In the rites of baptism, it is the father who is asked by the minister on the name to be given to the child. It is the father who gives the name because he is the origin of life, the giver of life; hence, every child uses the father’s family name to show his paternity. This is in essence the reason God asked Joseph “to be not afraid to take Mary as his wife” so he would be the legal father of Jesus Christ. Though it is very clear in the account of Matthew yesterday and today that Jesus is truly the Son of God and not of any human, the evangelist shows us how through Joseph, Jesus belongs by law – legally – to the house of David as fulfillment of God’s promise. At the same time, in giving name to Jesus, Joseph proves more than ever his holiness which is the meaning of his description as a “righteous” or “just” man. This is how the birth of Jesus Christ came about. When his mother Mary was betrothed to Joseph, but before they lived together, she was found with child through the Holy Spirit. Joseph her husband, since he was a righteous man, yet unwilling to expose her to shame, decided to divorce her quietly (Mt.1:18-19).
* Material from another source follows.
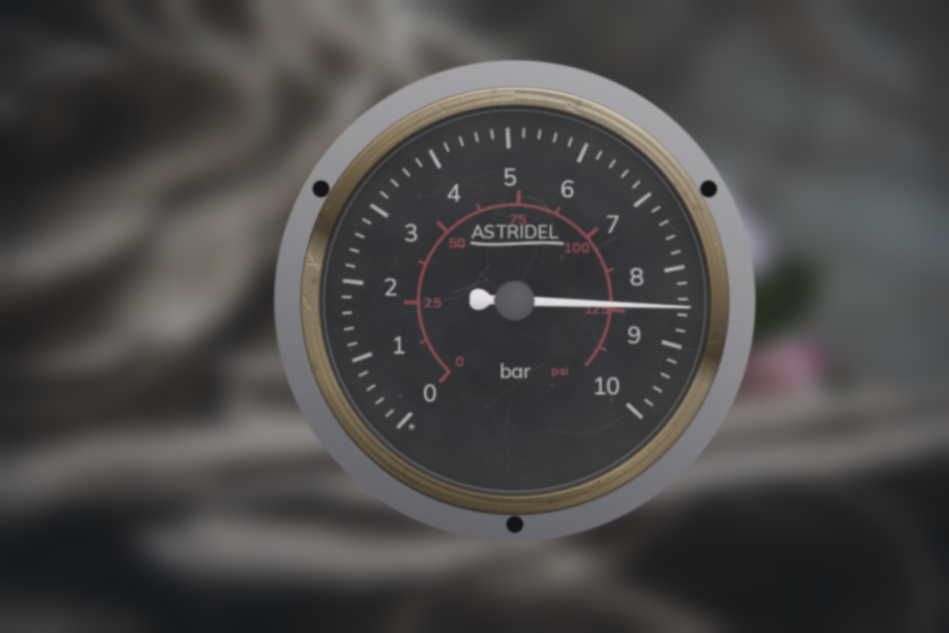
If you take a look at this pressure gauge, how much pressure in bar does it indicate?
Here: 8.5 bar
Holiness for the Jews or being righteous and just is primarily obedience to the Laws of God handed down through Moses. However, during the time of Christ this perception became so limited to mere obedience to the letters of the law that even Jesus later on would try to correct. His legal father, St. Joseph, in fact would exactly do that when he showed that holiness is a constant dialogue with God when one is nourished by His words like a tree planted near the streams of water, bearing fruits of love for God and for others. This imagery is found in the Book of Psalms that says men who are just and righteous are those who “delight in the law of the Lord, like a tree planted near streams of water, that yields its fruit in season; its leaves never wither; whatever they do prospers” (Ps.1:2-3). When St. Joseph decided to quietly divorce Mary after learning about her pregnancy, it was the height of his love for her as he was very willing to walk away and let her marry whoever fathered that child in her womb than subject her to public shame and humiliation as their laws prescribed. In that aspect alone, we find St. Joseph very holy indeed! But it did not stop there: after being informed by the angel in a dream of the divine nature of Mary’s pregnancy, St. Joseph proved anew his holiness with his deep love for God by eventually taking Mary as his wife that paved the way for the first Christmas we now celebrate. St. Joseph’s holiness shone brightly in this aspect when his love for Mary was never diminished but even deepened when his love for God moved him to take “his wife home.” Here are the fine prints of St. Joseph’s holiness that in his love for God, he had to take Mary as his wife and in doing that, he eventually brought forth in a sense the birth of Jesus Christ. Every time we love God, it always leads us to love others too. It is when we live in love that Jesus Christ truly comes into our lives and Christmas happens always.
But there is something bigger and better, lovelier and holier to unfold in St. Joseph’s role as legal father of Jesus Christ. Notice how Matthew repeated the verb “to name” twice: “She will bear a son and you are to name him Jesus, because he will save his people from their sins (Mt.1:21)” and “When Joseph awoke, he did as the angel had commanded him and took his wife into his home. He had no relations with her until she bore a son, and named him Jesus (Mt.1:24-25).” Giving of names in general connotes authority. In Genesis, God gave man the authority to give names to the animals He had created. Parents give names to their children as a sign of their authority. Bullies in classrooms and anywhere always try to assert their authority by giving funny names to their victims while lovers always have unique names given to their beloved as terms of endearment. In this respect, St. Joseph did not merely give up that authority of giving name but must have also realized within him the awesome reality of things about to unfold in the birth of Mary’s child who “will save his people from their sins” (Mt.1:21).